Психическое развитие ребёнка, утверждал наш мудрый психолог Л. С. Выготский, совершается не от индивидуального к социальному, а от социального к индивидуальному: он социален уже с первых слов. Это приложимо и к психическому преобразованию людей в истории: они социальны уже с её начала, индивид же с его мышлением — продукт интериоризации, обособления от первичной общности в упорной войне с суггестией [778].

Потекут столетия и тысячелетия развития человеческого ума. Одним из сопутствующих проявлений этого процесса станет постепенное уменьшение роли «формул» в мышлении и поведении индивидов. Чем глубже в прошлое, тем более мы видим человека запелёнутым в речевые и образные штампы и трафареты, в формулы оценок и поведения, в формулы житейской мудрости, практического рассудка, верований. Он разгружён от необходимости думать: почти на всякий случай жизни, почти на всякий вопрос есть изречение, пословица, цитата, стих, пропись, обобщённый художественный образ. Каждая такая формула применима ко многим конкретным значениям. Надо только уметь вспомнить подходящую. Но ведь тем самым можно и выбирать среди них! Можно сталкивать одну формулу с другой и тем расшатывать их непререкаемость. Так развивается пользование «своим умом».

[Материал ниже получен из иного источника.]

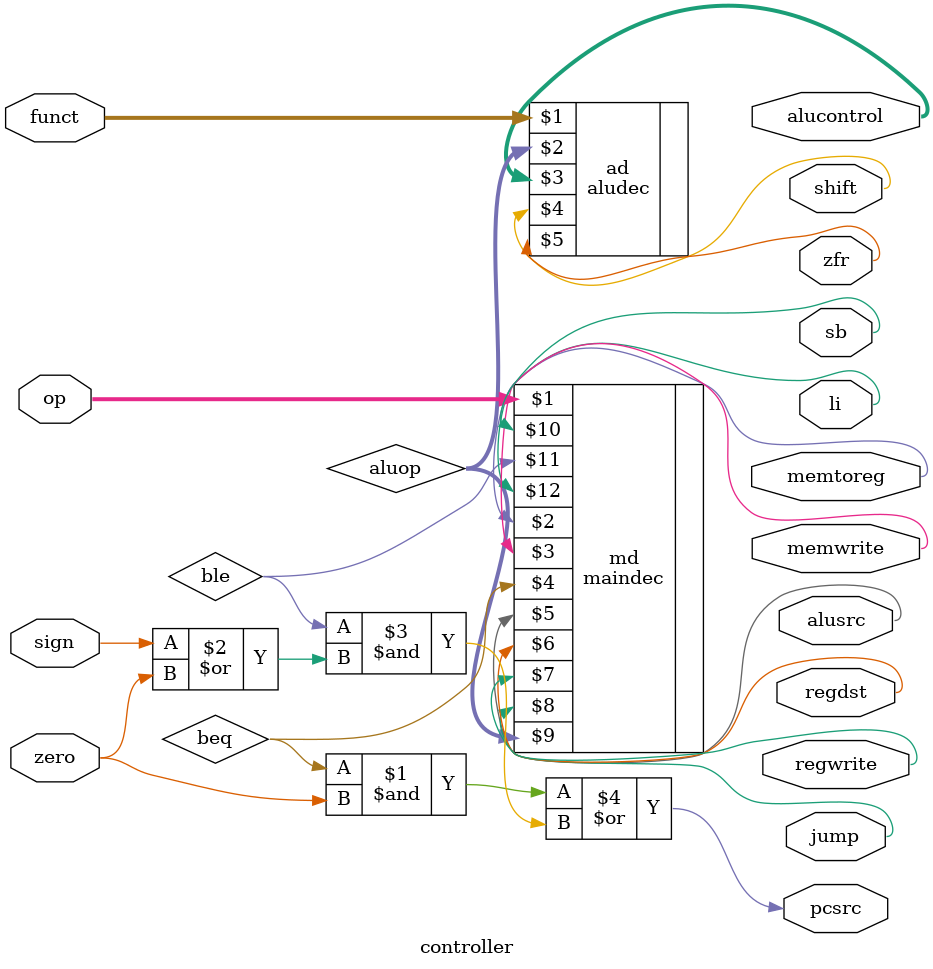
<source format=sv>
`timescale 1ns / 1ps
module controller(input  logic [5:0] op, funct,
                  input  logic       zero,
                  output logic       memtoreg, memwrite,
                  output logic       pcsrc, alusrc,
                  output logic       regdst, regwrite,
                  output logic       jump,
                  output logic [2:0] alucontrol,
                  output logic       shift, // added
                  output logic       sb,    // added
                  input  logic       sign,  // added
                  output logic       li,    // added
                  output logic       zfr    // added
                  );

  logic [1:0] aluop;
  logic       beq; // changed branch to beq
  logic       ble; // added

  maindec md(op, memtoreg, memwrite, beq, // added sb, ble signals (replace branch signal with beq)
             alusrc, regdst, regwrite, jump, aluop,
             sb, ble, li);

  aludec  ad(funct, aluop, alucontrol, shift, zfr);  // added shift and zfr signals

  //assign pcsrc = branch & zero;
  assign pcsrc = (beq & zero) | (ble & (sign | zero));
endmodule
</source>
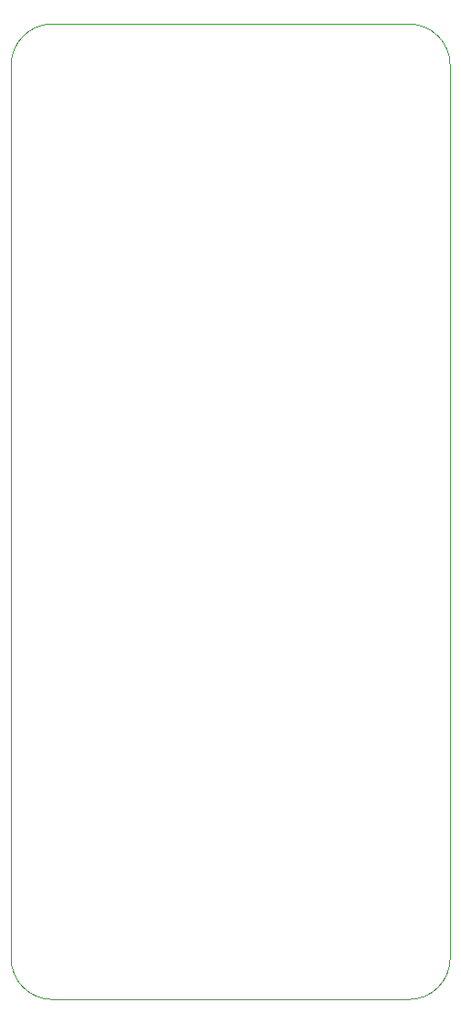
<source format=gbr>
%TF.GenerationSoftware,KiCad,Pcbnew,(5.1.12)-1*%
%TF.CreationDate,2022-01-27T23:25:20+05:30*%
%TF.ProjectId,M5_BuggyProject,4d355f42-7567-4677-9950-726f6a656374,v1.0*%
%TF.SameCoordinates,Original*%
%TF.FileFunction,Profile,NP*%
%FSLAX46Y46*%
G04 Gerber Fmt 4.6, Leading zero omitted, Abs format (unit mm)*
G04 Created by KiCad (PCBNEW (5.1.12)-1) date 2022-01-27 23:25:20*
%MOMM*%
%LPD*%
G01*
G04 APERTURE LIST*
%TA.AperFunction,Profile*%
%ADD10C,0.025400*%
%TD*%
G04 APERTURE END LIST*
D10*
X76708000Y-39116000D02*
X76708000Y-53086000D01*
X117348000Y-39116000D02*
X117348000Y-53086000D01*
X76708000Y-120396000D02*
X76708000Y-121666000D01*
X117348000Y-120396000D02*
X117348000Y-121666000D01*
X117348000Y-53086000D02*
X117348000Y-55626000D01*
X76708000Y-53086000D02*
X76708000Y-55626000D01*
X76708000Y-116586000D02*
X76708000Y-120396000D01*
X117348000Y-116586000D02*
X117348000Y-120396000D01*
X80518000Y-125476000D02*
G75*
G02*
X76708000Y-121666000I0J3810000D01*
G01*
X117348000Y-121666000D02*
G75*
G02*
X113538000Y-125476000I-3810000J0D01*
G01*
X76708000Y-39116000D02*
G75*
G02*
X80518000Y-35306000I3810000J0D01*
G01*
X113538000Y-35306000D02*
G75*
G02*
X117348000Y-39116000I0J-3810000D01*
G01*
X76708000Y-55626000D02*
X76708000Y-116586000D01*
X113538000Y-35306000D02*
X80518000Y-35306000D01*
X117348000Y-55626000D02*
X117348000Y-116586000D01*
X80518000Y-125476000D02*
X113538000Y-125476000D01*
M02*

</source>
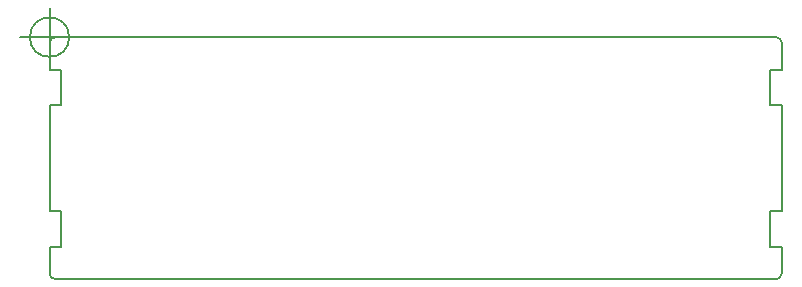
<source format=gm1>
G04 #@! TF.GenerationSoftware,KiCad,Pcbnew,(5.1.5)-3*
G04 #@! TF.CreationDate,2020-05-12T20:49:58+02:00*
G04 #@! TF.ProjectId,TinyK22,54696e79-4b32-4322-9e6b-696361645f70,1.0*
G04 #@! TF.SameCoordinates,Original*
G04 #@! TF.FileFunction,Profile,NP*
%FSLAX46Y46*%
G04 Gerber Fmt 4.6, Leading zero omitted, Abs format (unit mm)*
G04 Created by KiCad (PCBNEW (5.1.5)-3) date 2020-05-12 20:49:58*
%MOMM*%
%LPD*%
G04 APERTURE LIST*
%ADD10C,0.150000*%
G04 APERTURE END LIST*
D10*
X1666666Y0D02*
G75*
G03X1666666Y0I-1666666J0D01*
G01*
X-2500000Y0D02*
X2500000Y0D01*
X0Y2500000D02*
X0Y-2500000D01*
X1000000Y-2750000D02*
X0Y-2750000D01*
X0Y-500000D02*
X0Y-2750000D01*
X0Y-14750000D02*
X0Y-5750000D01*
X62000000Y-20000000D02*
X62000000Y-17750000D01*
X62000000Y-5750000D02*
X62000000Y-14750000D01*
X1000000Y-14750000D02*
X0Y-14750000D01*
X1000000Y-17750000D02*
X1000000Y-14750000D01*
X0Y-17750000D02*
X1000000Y-17750000D01*
X1000000Y-5750000D02*
X0Y-5750000D01*
X1000000Y-2750000D02*
X1000000Y-5750000D01*
X61000000Y-5750000D02*
X62000000Y-5750000D01*
X61000000Y-2750000D02*
X61000000Y-5750000D01*
X62000000Y-2750000D02*
X61000000Y-2750000D01*
X61000000Y-14750000D02*
X62000000Y-14750000D01*
X61000000Y-17750000D02*
X61000000Y-14750000D01*
X62000000Y-17750000D02*
X61000000Y-17750000D01*
X0Y-20000000D02*
X0Y-17750000D01*
X62000000Y-500000D02*
G75*
G03X61500000Y0I-500000J0D01*
G01*
X61500000Y-20500000D02*
G75*
G03X62000000Y-20000000I0J500000D01*
G01*
X0Y-20000000D02*
G75*
G03X500000Y-20500000I500000J0D01*
G01*
X500000Y0D02*
G75*
G03X0Y-500000I0J-500000D01*
G01*
X62000000Y-2750000D02*
X62000000Y-500000D01*
X500000Y-20500000D02*
X61500000Y-20500000D01*
X500000Y0D02*
X61500000Y0D01*
M02*

</source>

Однако шёл в истории и обратный процесс: открытие иных, непререкаемых формул, преимущественно математических. Если не говорить об античной и средневековой истории математики, она как целое возникает в XVII веке и с тех пор неукоснительно крепнет и расширяет свою империю. В мире математических формул отношения между чисто человеческими символами (буквами) и реальными вещами или процессами снова перевёрнуты, т. е. вторые становятся в известном смысле «знаками», ибо всякая формула предполагает возможность подстановки разных численных значений, репрезентирующих вещи. При этом математическая формула годится и не для многих, и для неограниченного множества значений. Остановит ли что-либо экспансию математики? Эта могучая волна может разбиться только об один утёс: если будет научно доказана однократность объекта познания, в частности человеческой истории. Это знаменовало бы следующий, ещё более высокий уровень разума.